Chronic cough is defined as a cough that lasts eight weeks or longer in adults. It may be difficult to find the problem that’s causing a chronic cough, the most common causes are postnasal drip, blood pressure medications, smoking, asthma and acid reflux. Chronic cough usually disappears once the underlying problem is treated.
A chronic cough can occur with other signs and symptoms, which may include:
- Frequent throat clearing and sore throat
- A feeling of liquid running down the back of your throat (postnasal drip)
- Wheezing and shortness of breath
- Heartburn or a sour taste in your mouth
Postnasal drip. When your nose or sinuses produce extra mucus, it can drip down the back of your throat and trigger your cough reflex.
Asthma. An asthma-related cough may come and go with the seasons, appear after an upper respiratory tract infection, or become worse when you’re exposed to chilly air or certain chemicals or fragrances.
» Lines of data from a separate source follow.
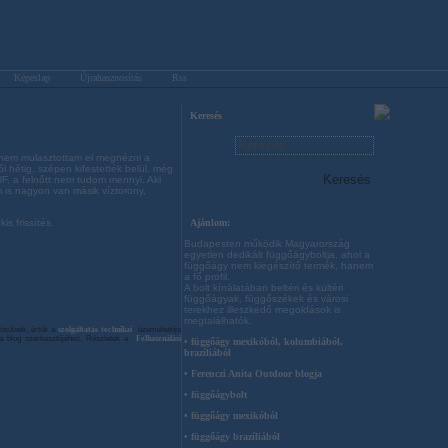
Képeslap
Újrahasznosítás
Rss
Keresés
n nem mulasztottam el megnézni a
l hétig, szépen kifestették belül, még
HUF, a felnőtt nem tudom mennyi. Aki
 is nagyon van másik víztorony,
Ajánlom:
s frissítés.
Budapesten működik Magyarország
egyetlen dedikált függőágyboltja, ahol a
függőágy nem kiegészítő termék, hanem
a fő profil.
A bolt kínálatában beltéri és kültéri
függőágyak, függőszékek és városi
terekhez illeszkedő megoldások is
megtalálhatók.
ősülnek, értük a
szolgáltatás technikai
üzemeltetője
n a blog szerkesztőjéhez. Részletek a
Felhasználási
• függőágy mexikóból, kolumbiából,
brazíliából
• Ferenczi Anita Outdoor blogja
• függőágybolt
• függőágy mexikóból
• függőágy brazíliából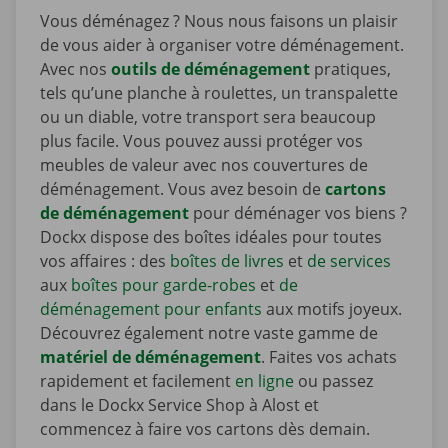
Vous déménagez ? Nous nous faisons un plaisir
de vous aider à organiser votre déménagement.
Avec nos
outils de déménagement
pratiques,
tels qu’une planche à roulettes, un transpalette
ou un diable, votre transport sera beaucoup
plus facile. Vous pouvez aussi protéger vos
meubles de valeur avec nos couvertures de
déménagement. Vous avez besoin de
cartons
de déménagement
pour déménager vos biens ?
Dockx dispose des boîtes idéales pour toutes
vos affaires : des
boîtes de livres
et
de services
aux
boîtes pour garde-robes
et
de
déménagement pour enfants
aux motifs joyeux.
Découvrez également notre vaste gamme de
matériel de déménagement
. Faites vos achats
rapidement et facilement
en ligne
ou passez
dans le Dockx Service Shop à Alost et
commencez à faire vos cartons dès demain.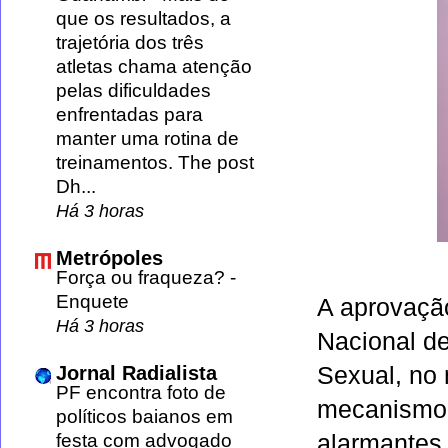
que os resultados, a
trajetória dos três
atletas chama atenção
pelas dificuldades
enfrentadas para
manter uma rotina de
treinamentos. The post
Dh...
Há 3 horas
Metrópoles
Força ou fraqueza?
-
Enquete
A aprovação
Há 3 horas
Nacional d
Sexual, no
Jornal Radialista
PF encontra foto de
mecanismo 
políticos baianos em
alarmantes 
festa com advogado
Gastroesophageal reflux disease (GORD). stomach acid flows back into the throat. The constant irritation can lead to chronic coughing.
Infections. A cough can linger long after other symptoms of pneumonia, flu, a cold or other infection of the upper respiratory tract have gone away. A common but under-recognized cause of a chronic cough in adults is pertussis, also known as whooping cough.
Blood pressure drugs. Angiotensin-converting enzyme (ACE) inhibitors, which are commonly prescribed for high blood pressure and heart failure, are known to cause a chronic cough in some people.
Chronic bronchitis. This long-standing inflammation of your major airways (bronchial tubes) can cause a cough that brings up coloured sputum.
Less commonly, chronic cough may be caused by:
- Aspiration (food in adults)
- Bronchiectasis (damaged airways)
- Cystic fibrosis
- Laryngopharyngeal reflux (stomach acid flows up into the throat)
- Lung cancer
Investigation: These may include X-rays, CT scans, lung function tests (asthma challenge test), blood tests and bronchoscopy.
Treatment: Determining the cause of a chronic cough is crucial to effective treatment. In many cases, more than one underlying condition may be causing your chronic cough. Treatment may vary from using nasal decongestants, anti-histamine, asthma inhalers, acid-suppressing drugs etc.